All Honors Program candidates complete the Honors Program curriculum listed within the Program of Study section, rather than the General Education Requirements described below.
Bachelor of Music candidates follow the General Education Requirements outlined under “Major and Minor Requirements: Department of Music” within the Program of Study section.
All other candidates for either the Bachelor of Arts or Bachelor of Science degrees must satisfy the University’s General Education Requirements. This curriculum is designed to provide students with the abilities and broad liberal arts background necessary for living lives of purpose with distinction. A course may be counted to meet a general education requirement if and only if that course is designated to fulfill that requirement in the semester that the course is taken.
A single course may be counted in up to three different abilities categories. When a course fulfills an Abilities Requirement, but is also listed within the Breadth of Academic Experience (Fine Arts, Humanities, Natural Sciences, or Social Sciences), Global Cultural Perspectives, and/or Personal Health and Wellness requirements, this course may also be used to fulfill a requirement in one or more of these categories.

Written request: Continue the passage on the university's General Education Requirements from the point where it stops.

Information provided:
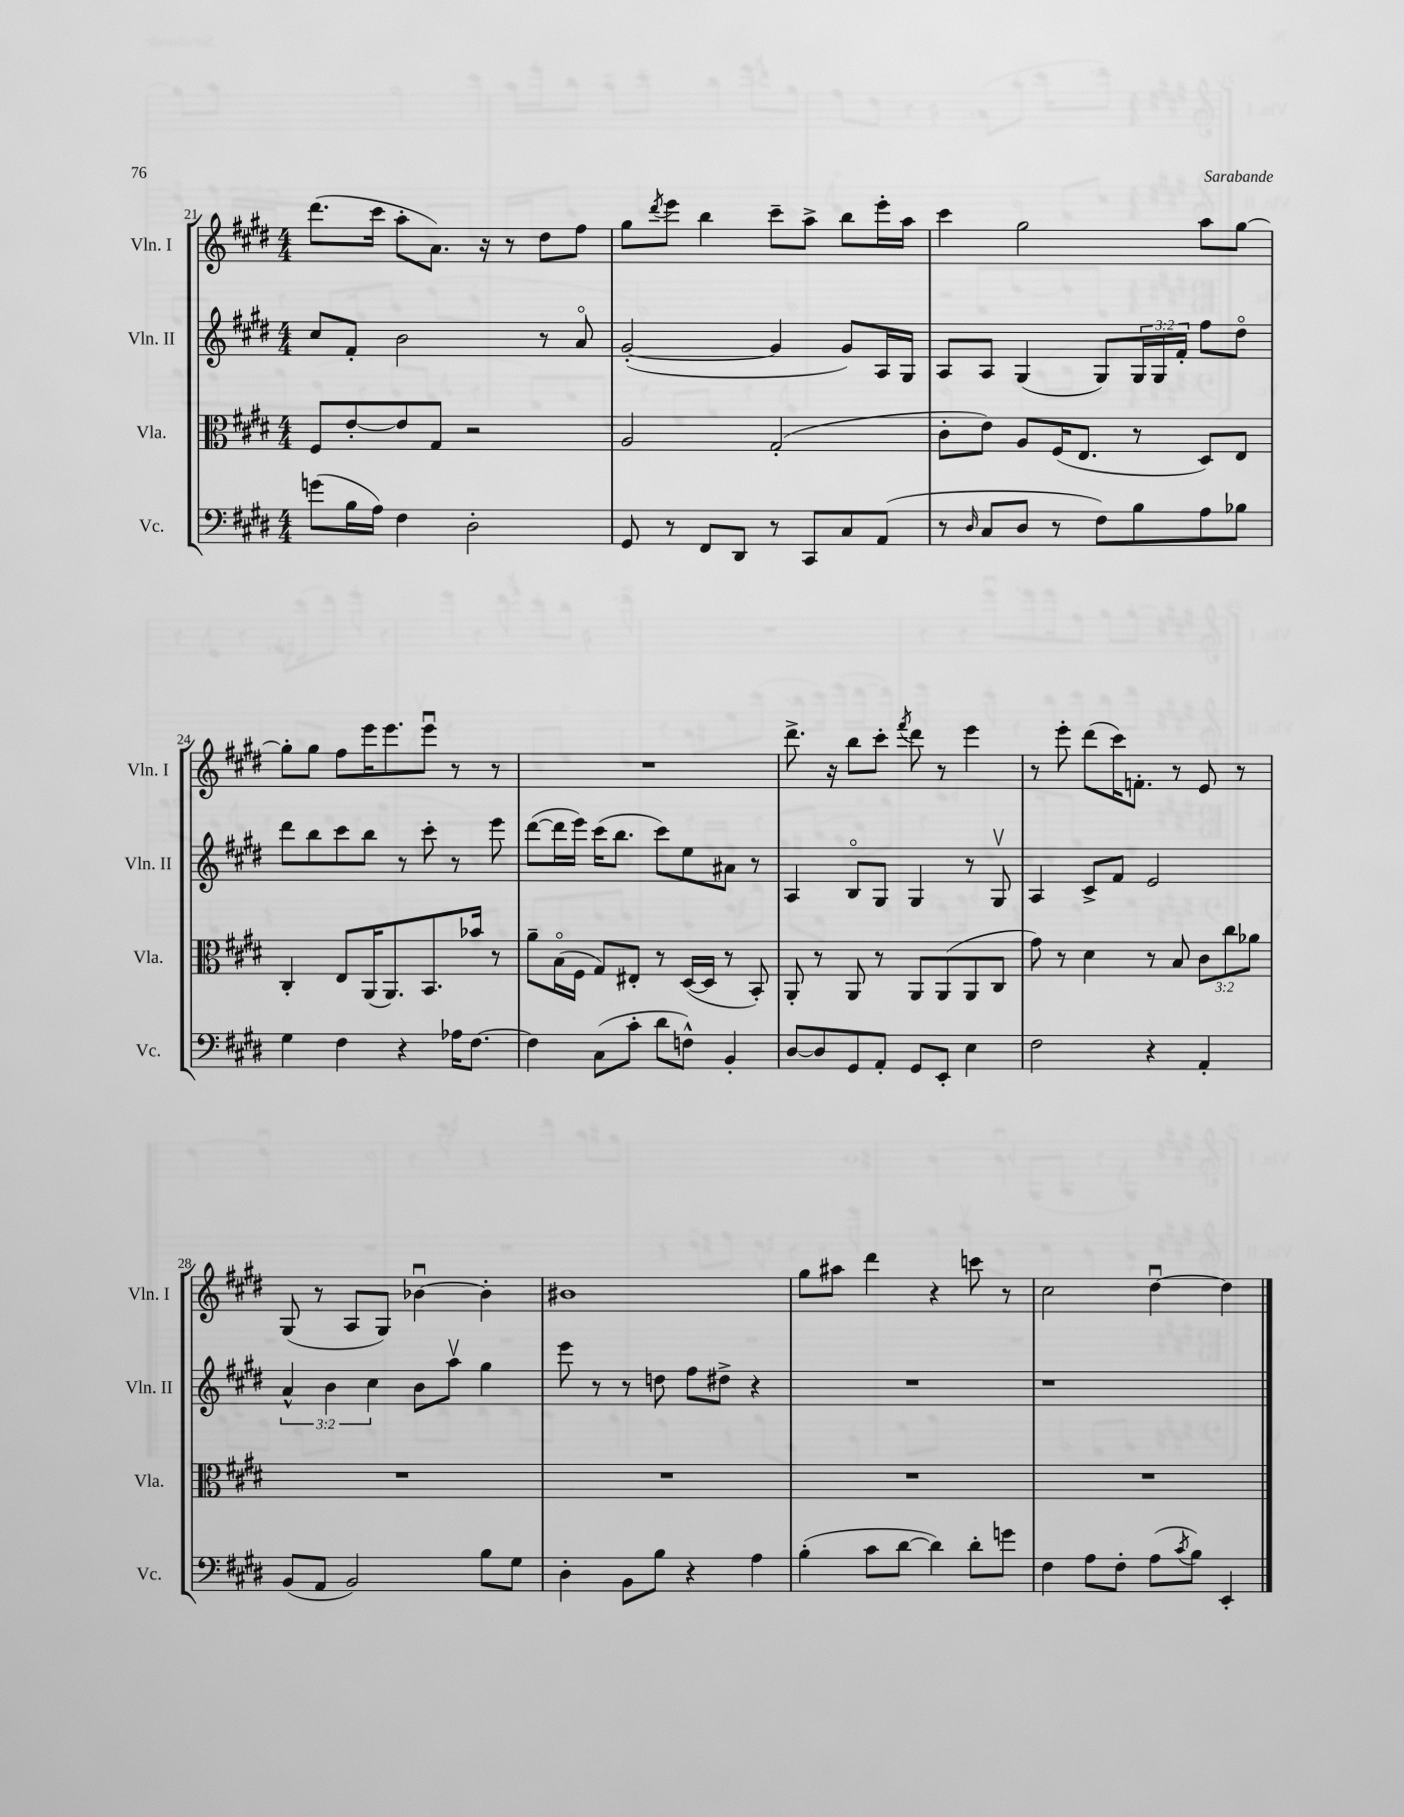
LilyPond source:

Answer to the exercise:
Students take courses addressing five abilities related to thinking and communication. The number of courses required differs according to the ability.
Critical Thinking Ability:Students should be able to demonstrate good critical thinking skills. Critical thinking is embedded into the courses that fulfill Abilities Requirements; however, there are no specific course requirements within this ability category.
Definition: Critical thinking is defined by Robert Ennis as “reasonable reflective thinking focused on deciding what to believe or do.” Critical thinking skills include clearly stating a reasonable position on a topic; developing and supporting that position fully and consistently with sufficient well-chosen reasons, examples, data and/or details; and when appropriate providing pertinent documentation of any sources referenced. The critical thinker can interpret, analyze, evaluate, and make a decision regarding the statements of others.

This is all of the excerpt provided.